Vacuum and dust regularly
A clean home equals happy lungs. To keep dust mites and pollen to a minimum, be sure to dust and vacuum daily or as often as possible. It can seem like a hassle to keep up with but the benefit to your health is well worth the extra time spent.
Check for and prevent mold
Mold loves summer just as much as you do. Remember: it grows in dark, moist, humid places. Check for it regularly in places it’s most common in like your bathroom, kitchen, and bedroom. In addition to keeping an eye out, you can take steps to prevent it from growing in the first place.
Ventilate your home
When you’re cleaning and cooking, it’s important to make sure your home is well-ventilated. Open a window, turn on the fan, and do anything else you can to get a cross breeze. Not only will this help lower humidity levels, it will also help your lungs stay clear of the toxic gases released from stoves and cleaning products.
Rinse off after pool time
As we mentioned above, dealing with chlorine irritation can be handled by rinsing off after you’ve spent any amount of time in the pool and ensuring your kids do the same. If possible, trade the local pool in for a trip to the beach or lake. Chlorine free options are much better for your health.
Monitor exposure to smoke
We would never tell you to skip a cookout or give up s’mores.

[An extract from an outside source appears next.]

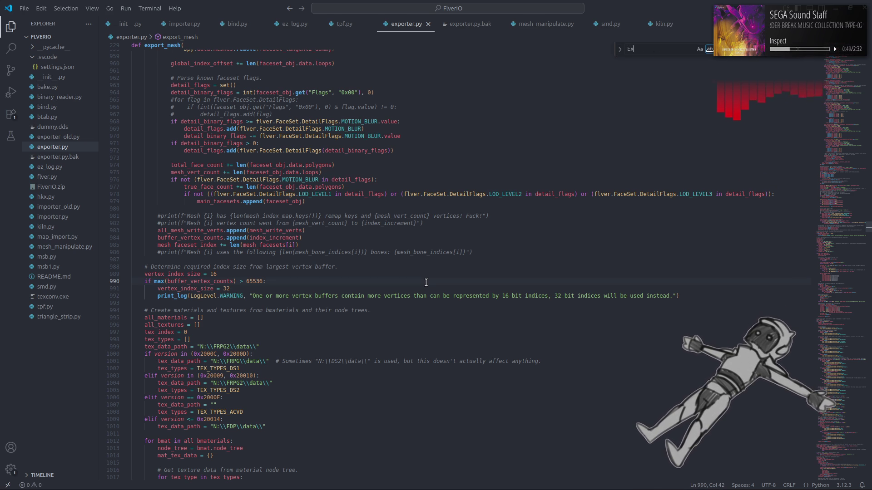
{"action": "type", "text": "tra"}
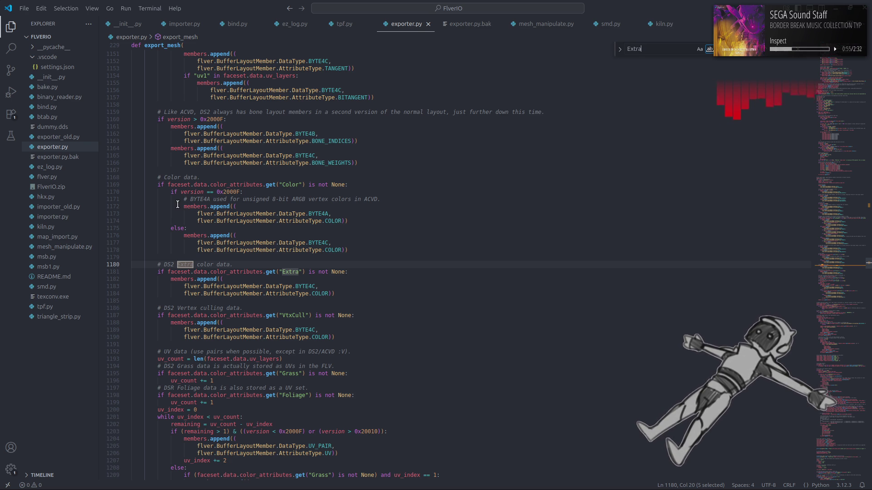
{"action": "left_click", "coordinate": [800, 52]}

They are, after all, integral parts of summer. What we do advise is that you keep an eye on how frequently and how long you are around smoke of any kind. If you anticipate that campfire or grill smoke will be present somewhere, ensure that there will be a cool, smoke-free area for you to be if it starts to bother you.
Being aware is key
Dealing with allergies during the summer months is never ideal. While it’s unlikely that you can avoid all irritants or triggers all the time, it can be helpful to know what to expect and prepare accordingly. The more aware you are of what causes allergies for you and your family, the easier it will be to prevent flare ups.